▶ 学習用テキスト
フリーターと正社員や派遣社員などの雇用形態の違いについて、以下で解説していきます。
フリーターと正社員の違い
働き方の自由度が高いフリーターに対して、正社員はフルタイムで働くのが一般的です。正社員は月給制が一般的で、月の休日数に関わらず、一定の給与が支払われます。アルバイトやパートで生計を立てるフリーターは一般的に時給制となり、勤務日数によって収入が変動します。
また、正社員はフリーターよりも社会的信用度が高いため、住宅ローンなどの審査が通りやすいといったメリットもあります。
フリーターと派遣の違い
派遣社員は、派遣会社と雇用契約を結び、派遣先企業で業務指示を受けて働く雇用形態です。給与は雇用主である派遣会社から支払われます。フリーターは、基本的には特別なスキルを必要としない業務を担当するのに対し、派遣社員は正社員に準じた業務を担当することが多いため、より大きな責任や結果を求められる機会が多い傾向があります。
フリーターとアルバイト・パートの違い
フリーターとアルバイト・パートは、どちらも法律上はパートタイム労働者であるため、明確な区別はありません。一般的に、15~34歳の若年層でアルバイト・パートで生計を立てている人をフリーターと呼びます。 一方で、アルバイトは学生が中心となり短期間で働くイメージ、パートは主婦(夫)層が中心で継続的に働くイメージなど、世間では対象者によって使い分けられています。
フリーターとフリーランスの違い
フリーターは、特定の勤務先と直接的に雇用契約を結ぶのに対し、フリーランスは特定の企業や団体と雇用契約は結ばず個人で仕事を請け負います。

[バウンディングボックス付き画像]
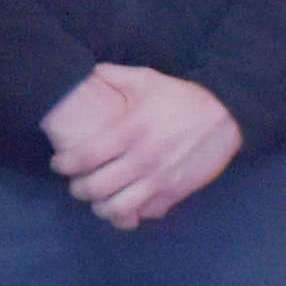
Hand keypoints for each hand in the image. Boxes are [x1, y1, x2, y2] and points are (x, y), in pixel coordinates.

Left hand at [44, 63, 243, 229]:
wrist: (227, 116)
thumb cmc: (183, 99)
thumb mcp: (148, 80)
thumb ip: (116, 76)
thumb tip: (91, 71)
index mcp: (130, 131)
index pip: (85, 157)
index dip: (65, 165)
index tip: (58, 164)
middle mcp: (142, 160)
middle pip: (96, 189)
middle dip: (78, 190)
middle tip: (76, 184)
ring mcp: (160, 181)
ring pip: (118, 209)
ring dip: (101, 208)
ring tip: (98, 200)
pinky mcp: (175, 194)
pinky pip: (145, 214)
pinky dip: (131, 214)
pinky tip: (125, 205)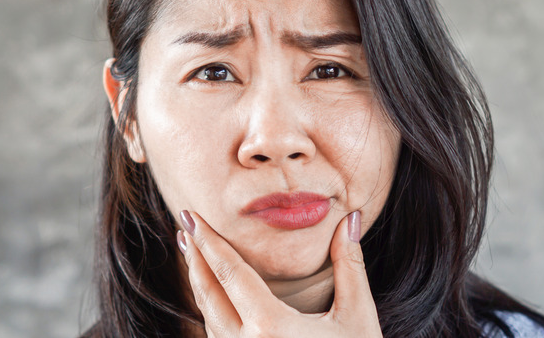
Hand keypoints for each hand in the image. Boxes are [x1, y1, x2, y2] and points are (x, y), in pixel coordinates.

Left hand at [177, 210, 382, 337]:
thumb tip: (352, 218)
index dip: (209, 241)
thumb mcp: (358, 317)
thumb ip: (349, 264)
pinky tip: (214, 299)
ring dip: (200, 284)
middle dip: (195, 257)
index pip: (229, 272)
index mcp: (270, 326)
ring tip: (195, 256)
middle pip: (209, 293)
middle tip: (186, 227)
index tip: (191, 216)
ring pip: (209, 318)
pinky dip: (211, 312)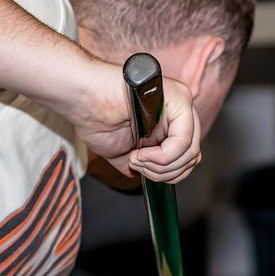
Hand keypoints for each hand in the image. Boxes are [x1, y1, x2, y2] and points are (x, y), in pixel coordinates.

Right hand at [73, 61, 201, 184]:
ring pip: (190, 152)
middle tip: (137, 166)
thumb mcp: (122, 151)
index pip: (187, 156)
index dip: (167, 173)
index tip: (139, 169)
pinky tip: (139, 154)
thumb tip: (143, 177)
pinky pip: (182, 141)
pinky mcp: (179, 99)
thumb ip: (140, 164)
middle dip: (164, 173)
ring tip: (136, 159)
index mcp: (170, 121)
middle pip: (192, 156)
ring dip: (160, 166)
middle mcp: (180, 111)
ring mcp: (181, 103)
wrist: (82, 98)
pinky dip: (162, 157)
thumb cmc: (96, 117)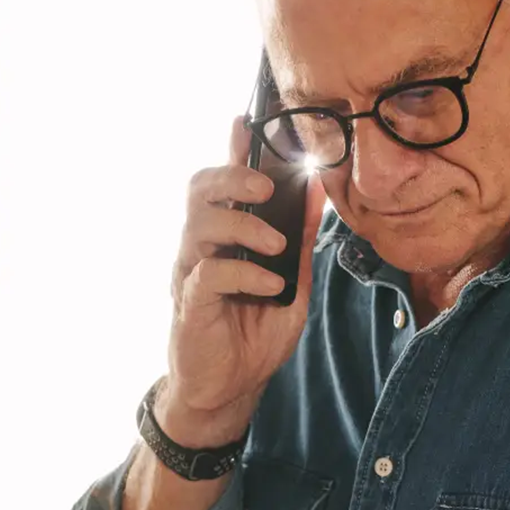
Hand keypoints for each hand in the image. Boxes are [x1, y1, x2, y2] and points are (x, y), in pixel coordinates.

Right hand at [160, 116, 326, 447]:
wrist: (231, 390)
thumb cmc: (254, 334)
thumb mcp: (293, 283)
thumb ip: (301, 240)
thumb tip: (319, 191)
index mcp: (226, 237)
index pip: (224, 182)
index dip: (232, 148)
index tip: (245, 119)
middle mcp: (201, 246)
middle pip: (199, 190)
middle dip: (232, 177)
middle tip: (265, 187)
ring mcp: (191, 273)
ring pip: (200, 223)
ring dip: (243, 226)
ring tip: (274, 244)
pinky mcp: (190, 303)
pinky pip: (210, 272)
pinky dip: (245, 273)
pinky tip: (269, 286)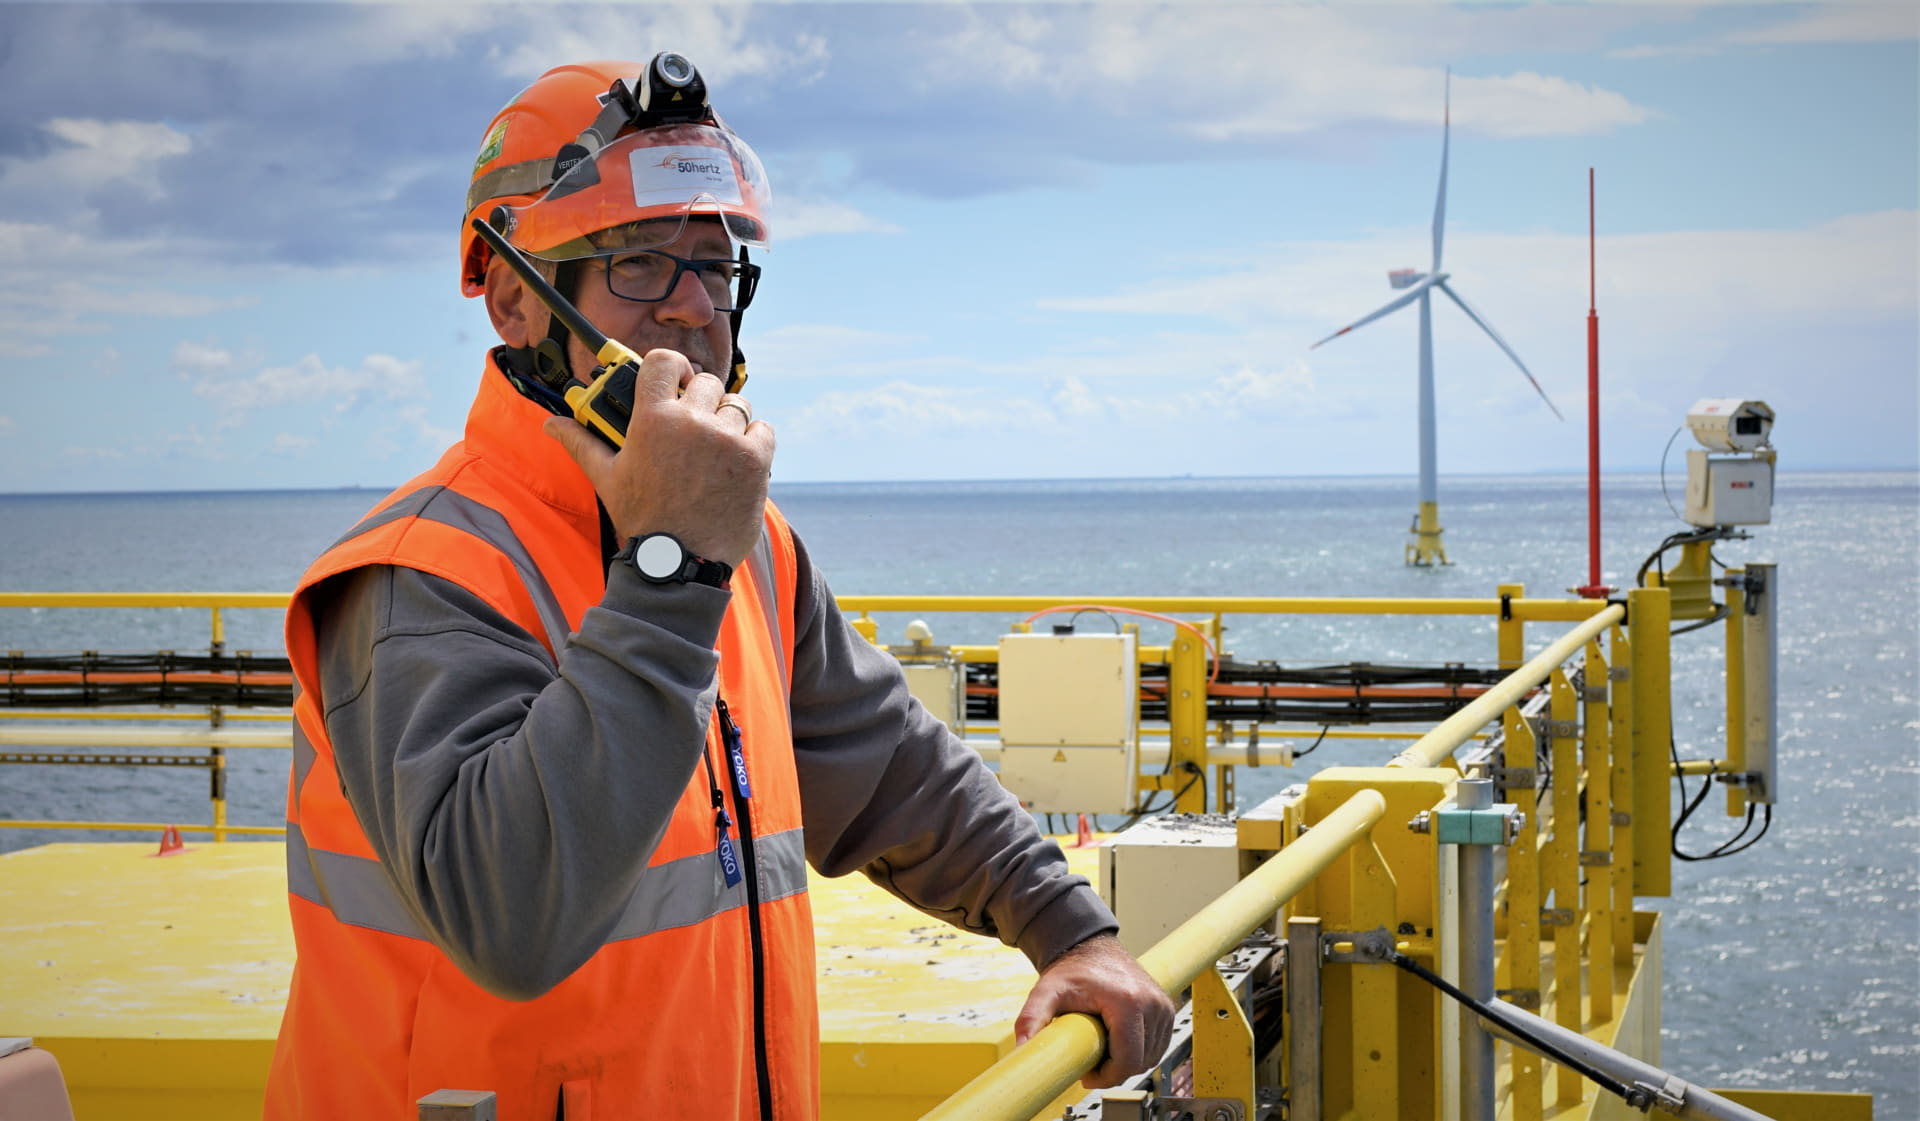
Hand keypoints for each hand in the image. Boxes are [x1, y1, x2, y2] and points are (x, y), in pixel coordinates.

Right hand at [544, 348, 774, 567]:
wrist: (679, 564)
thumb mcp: (607, 478)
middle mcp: (692, 421)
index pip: (665, 361)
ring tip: (716, 448)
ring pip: (737, 405)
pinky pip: (763, 429)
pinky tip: (738, 460)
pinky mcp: (755, 460)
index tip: (677, 381)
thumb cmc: (642, 520)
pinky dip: (755, 440)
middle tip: (694, 428)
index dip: (673, 367)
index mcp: (652, 418)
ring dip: (728, 420)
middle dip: (701, 400)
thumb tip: (552, 424)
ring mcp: (726, 439)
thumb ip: (582, 443)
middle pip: (706, 382)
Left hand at [1014, 934, 1174, 1088]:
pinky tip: (1118, 1043)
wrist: (1092, 946)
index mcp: (1128, 1002)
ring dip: (1128, 1062)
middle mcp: (1151, 1004)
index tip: (1087, 1075)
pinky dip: (1140, 1052)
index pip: (1127, 1061)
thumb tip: (1023, 1048)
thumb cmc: (1073, 969)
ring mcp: (1162, 1006)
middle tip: (1090, 1062)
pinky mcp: (1166, 1009)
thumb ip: (1032, 1018)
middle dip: (1114, 1071)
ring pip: (1151, 1057)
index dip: (1106, 1077)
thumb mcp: (1047, 991)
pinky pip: (1157, 1046)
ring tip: (1103, 1049)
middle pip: (1140, 1062)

▶ 作業指示
**1)** 雇用形態の違いについての文章によると、フリーターとアルバイト・パートの間に明確な区別がないのはなぜですか。1～3文で説明してください。
**2)** 雇用形態の違いについての文章を、最後の文の後から書き継いでください。

▶ 解答
**1)** フリーターもアルバイト・パートも、法律上はどちらもパートタイム労働者にあたるためです。そのため、15～34歳の若年層でアルバイト・パートで生計を立てている人をフリーターと呼ぶのは一般的な呼び分けにすぎません。

**2)**
フリーターは時給や勤務日数によって収入が決まりますが、フリーランスは案件ごとの単価など仕事ごとに報酬が定められるため、固定給ではありません。収入は変動しますが、専門性の高い案件では大きく稼ぐことが可能です。フリーランスは特定の企業に属さず、自由度の高い働き方を実現できます。
フリーターとニートの違い
フリーターとニートの大きな違いは、労働しているかどうかです。フリーターは働く意思があり、アルバイトやパートで働いている人を指します。ニートは働く意思がなく、経済的に自立していない15〜34歳の人を定義しています。ニートはフリーターに比べて社会的信用度も低く、将来に対するさまざまなリスクや、就職の難易度が高いなどのデメリットがあります。
フリーターとして働くメリット
フリーターになった理由や目的は人それぞれにあると思いますが、まずはフリーターとして働くメリットを見ていきましょう。
働き方の自由度が高い
フリーターとして働く大きなメリットは、ワークライフバランスをとった柔軟な働き方ができることです。正社員の場合は、1日8時間・週40時間というフルタイム勤務が基本となりますが、アルバイトやパートはシフト制の職場が多く、勤務日数や時間、休日などもある程度自分で調整することができます。また、副業の制限もないため、空いている時間を有効活用して、複数のアルバイトを掛け持ちして収入を増やすことも可能です。
仕事に対する責任が重くない
職種にもよりますが、フリーターはスキルや経験がなくてもできる仕事が多く、任される業務も限られています。そのため、仕事に対するプレッシャーや負担感が少なく、正社員のように責任の重い仕事に就くことが少ない点もメリットといえるでしょう。
とはいえ、企業経営に関わるような重大なミスや規定違反、自分勝手な振る舞いや無責任な行動をすれば解雇される可能性もありますので、勤務形態に関わらず誠意を持って仕事に取り組むことが大切です。
フリーターとして働くデメリット
次に、フリーターとして働くデメリットについて、正社員と比較しながら見ていきましょう。フリーターを続けるのであれば、そのデメリットもしっかり認識しておくことが肝要です。
正社員と比べて年収が低い傾向にある
厚生労働省の雇用形態別の賃金調査(2022年)によると、正社員の平均賃金が32万8000円であるのに対し、フリーターを含む正社員以外の平均賃金は22万1300円と10万円以上の差があることがわかります。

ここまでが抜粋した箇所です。